The meta-analysis results show that the incidence of FN associated with docetaxel as second-line therapy in trial patients with advanced NSCLC is approximately 6%. Individual patients and clinicians will want to consider this information as one element of the risks and benefits associated with alternative available chemotherapy regimens, which must be weighed up. Similarly, in deciding whether FN prophylaxis, such as antibiotics or G-CSFs, are appropriate for patients receiving docetaxel, the risk associated with the chemotherapy regimen must be considered alongside the risk factors related to the individual patient (for example, age, performance status) and the underlying disease. In relation to current European and American guidelines on the use of G-CSFs, the incidence of FN with docetaxel in NSCLC is relatively low.

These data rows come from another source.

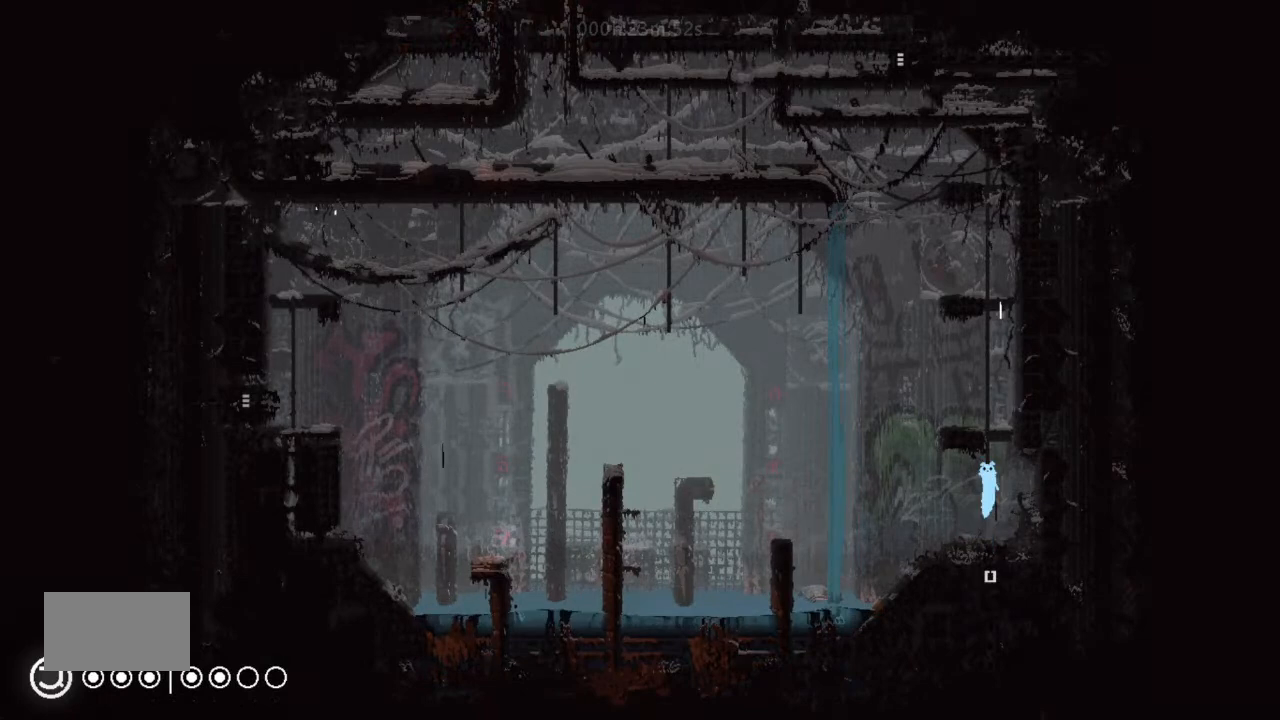
{"keys": ["up"], "events": [[133, "j", "up"]]}
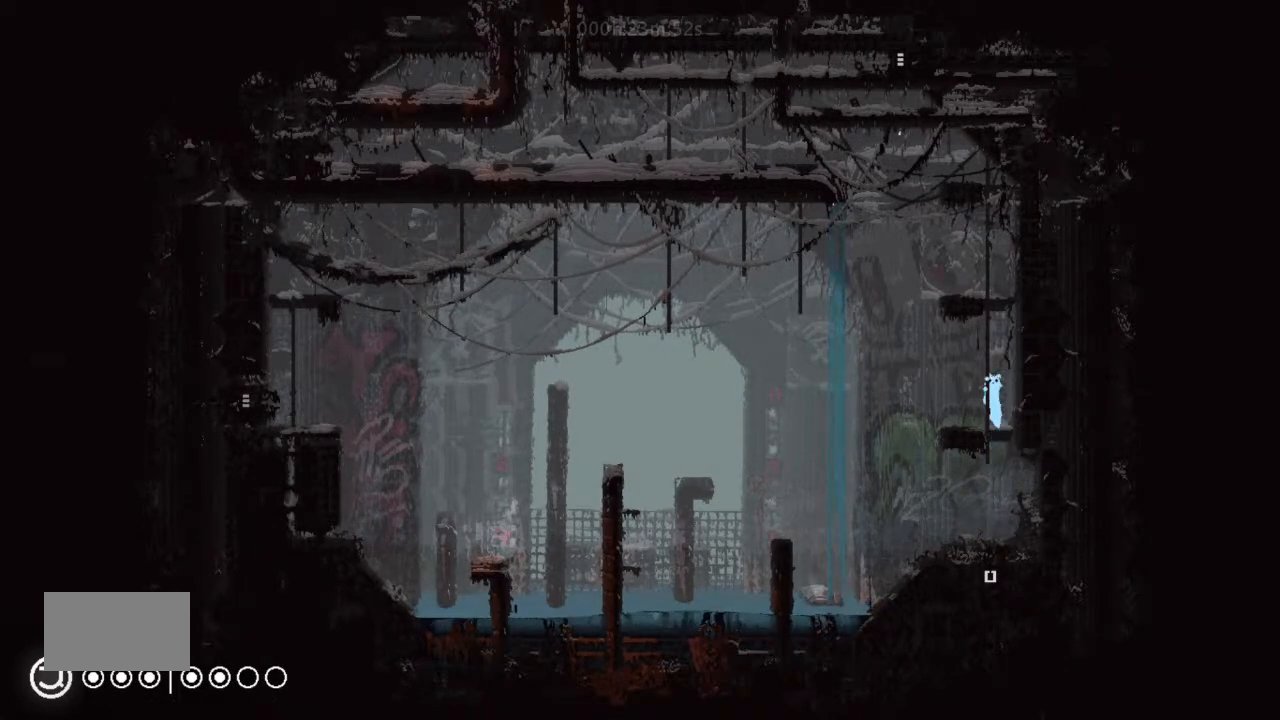
{"keys": ["up"], "events": [[33, "left", "down"], [133, "left", "up"]]}
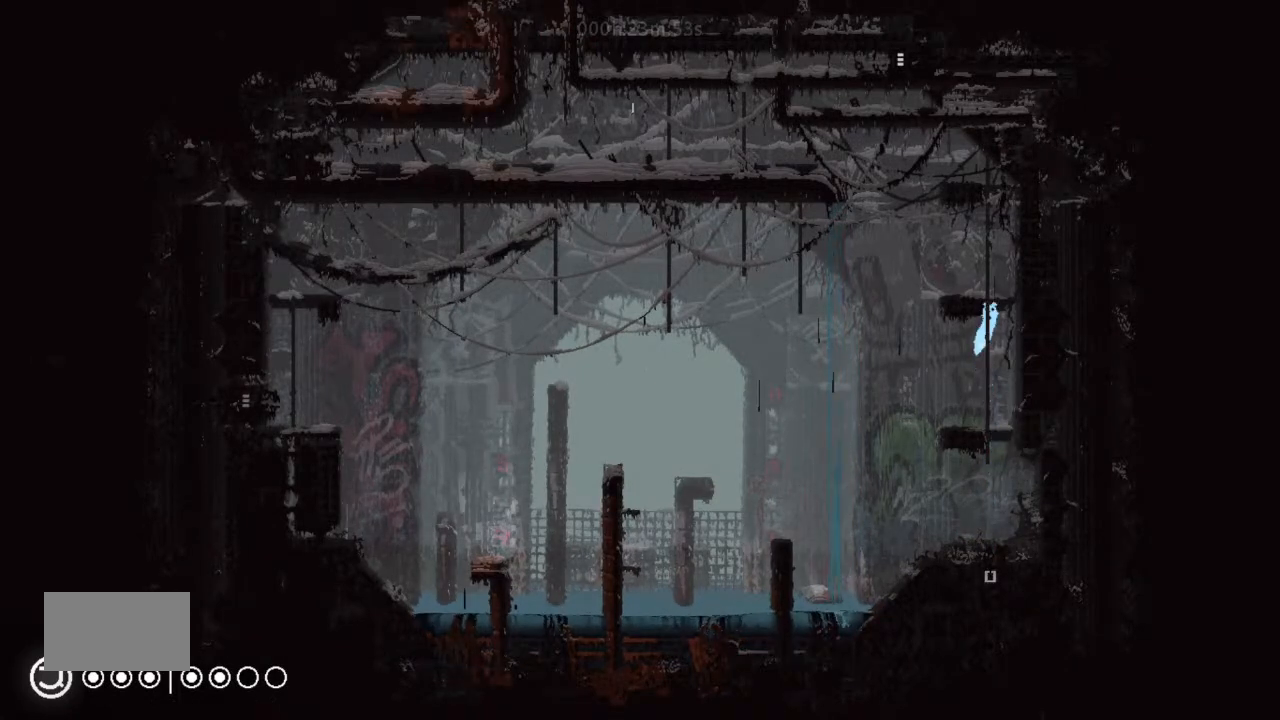
{"keys": ["j"], "events": [[367, "up", "up"], [400, "j", "down"]]}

This information is also a critical factor in policy-level decisions, such as those made by NICE, when considering the effectiveness and cost-effectiveness of available alternatives. In instances in which the figures for FN calculated in this report are used in assessing the cost effectiveness of erlotinib compared with docetaxel, it is considered unlikely that erlotinib is a cost-effective treatment (NICE, 2008), although this conclusion is obviously dependent on many other factors, including the price of erlotinib.

It is important to note that in routine practice, FN rates might be different, as the clinical trial participants, although potentially more likely to have advanced disease, are often younger and have better performance status than those who do not choose to participate (Elting et al, 2006). In addition, the FN rates reported in this review are those associated with licensed use of docetaxel; that is, 75 mg m−2. FN rates associated with larger doses of docetaxel, for example, 100 mg m−2, tend to be higher: 12 vs 8% (Fossella et al, 2000) and 22.4 vs 1.8% (Shepherd et al, 2000), for 100 and 75 mg doses, respectively.

These estimates may be limited by the reporting of G-CSF use within the trials and the necessity to categorise studies somewhat crudely as either using G-CSFs or not. The analysis does not consider the proportion of patients being administered G-CSF within studies. It is perhaps surprising that no specific observational studies were identified for this review, although such studies would be appropriate to improve the evidence base and would also allow factors that can be obscured in multi-national trials to be addressed. For example, the degree of clinical experience in using docetaxel, as with any chemotherapy regimen, is likely to be an important factor in achieving good patient management of which low rates of FN would be considered an important element. For these reasons, future observational studies could add to this meta-analysis and allow health system-specific issues to be considered.